Present the lines below as a numbered list, omitting any blank lines.

Saved entries:
· · · · ·
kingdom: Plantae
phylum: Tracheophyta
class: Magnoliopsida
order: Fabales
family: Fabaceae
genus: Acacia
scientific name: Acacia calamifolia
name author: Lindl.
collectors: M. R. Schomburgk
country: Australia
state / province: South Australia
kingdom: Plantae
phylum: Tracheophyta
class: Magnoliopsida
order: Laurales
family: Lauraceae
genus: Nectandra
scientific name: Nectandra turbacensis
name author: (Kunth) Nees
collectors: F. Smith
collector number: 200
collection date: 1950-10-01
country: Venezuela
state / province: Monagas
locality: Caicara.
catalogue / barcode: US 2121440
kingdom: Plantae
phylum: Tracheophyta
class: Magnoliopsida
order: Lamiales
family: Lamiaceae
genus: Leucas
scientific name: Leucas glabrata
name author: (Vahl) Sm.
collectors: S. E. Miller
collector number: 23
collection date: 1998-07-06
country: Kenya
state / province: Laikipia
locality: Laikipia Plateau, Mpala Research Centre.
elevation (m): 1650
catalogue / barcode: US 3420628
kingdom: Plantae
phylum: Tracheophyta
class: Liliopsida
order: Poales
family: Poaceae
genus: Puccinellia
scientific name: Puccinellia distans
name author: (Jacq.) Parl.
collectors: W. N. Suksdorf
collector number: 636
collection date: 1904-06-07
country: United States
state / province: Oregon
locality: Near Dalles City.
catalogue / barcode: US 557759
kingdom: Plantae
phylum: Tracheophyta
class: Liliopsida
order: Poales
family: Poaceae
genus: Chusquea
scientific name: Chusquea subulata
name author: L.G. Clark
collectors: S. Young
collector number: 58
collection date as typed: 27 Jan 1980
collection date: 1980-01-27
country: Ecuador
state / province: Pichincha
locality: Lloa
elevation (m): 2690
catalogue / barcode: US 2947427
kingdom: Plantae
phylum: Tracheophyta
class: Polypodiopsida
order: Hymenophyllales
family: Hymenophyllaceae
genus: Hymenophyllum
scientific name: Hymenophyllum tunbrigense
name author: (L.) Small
· · · · ·
Reply.
1. kingdom: Plantae
2. phylum: Tracheophyta
3. class: Magnoliopsida
4. order: Fabales
5. family: Fabaceae
6. genus: Acacia
7. scientific name: Acacia calamifolia
8. name author: Lindl.
9. collectors: M. R. Schomburgk
10. country: Australia
11. state / province: South Australia
12. kingdom: Plantae
13. phylum: Tracheophyta
14. class: Magnoliopsida
15. order: Laurales
16. family: Lauraceae
17. genus: Nectandra
18. scientific name: Nectandra turbacensis
19. name author: (Kunth) Nees
20. collectors: F. Smith
21. collector number: 200
22. collection date: 1950-10-01
23. country: Venezuela
24. state / province: Monagas
25. locality: Caicara.
26. catalogue / barcode: US 2121440
27. kingdom: Plantae
28. phylum: Tracheophyta
29. class: Magnoliopsida
30. order: Lamiales
31. family: Lamiaceae
32. genus: Leucas
33. scientific name: Leucas glabrata
34. name author: (Vahl) Sm.
35. collectors: S. E. Miller
36. collector number: 23
37. collection date: 1998-07-06
38. country: Kenya
39. state / province: Laikipia
40. locality: Laikipia Plateau, Mpala Research Centre.
41. elevation (m): 1650
42. catalogue / barcode: US 3420628
43. kingdom: Plantae
44. phylum: Tracheophyta
45. class: Liliopsida
46. order: Poales
47. family: Poaceae
48. genus: Puccinellia
49. scientific name: Puccinellia distans
50. name author: (Jacq.) Parl.
51. collectors: W. N. Suksdorf
52. collector number: 636
53. collection date: 1904-06-07
54. country: United States
55. state / province: Oregon
56. locality: Near Dalles City.
57. catalogue / barcode: US 557759
58. kingdom: Plantae
59. phylum: Tracheophyta
60. class: Liliopsida
61. order: Poales
62. family: Poaceae
63. genus: Chusquea
64. scientific name: Chusquea subulata
65. name author: L.G. Clark
66. collectors: S. Young
67. collector number: 58
68. collection date as typed: 27 Jan 1980
69. collection date: 1980-01-27
70. country: Ecuador
71. state / province: Pichincha
72. locality: Lloa
73. elevation (m): 2690
74. catalogue / barcode: US 2947427
75. kingdom: Plantae
76. phylum: Tracheophyta
77. class: Polypodiopsida
78. order: Hymenophyllales
79. family: Hymenophyllaceae
80. genus: Hymenophyllum
81. scientific name: Hymenophyllum tunbrigense
82. name author: (L.) Small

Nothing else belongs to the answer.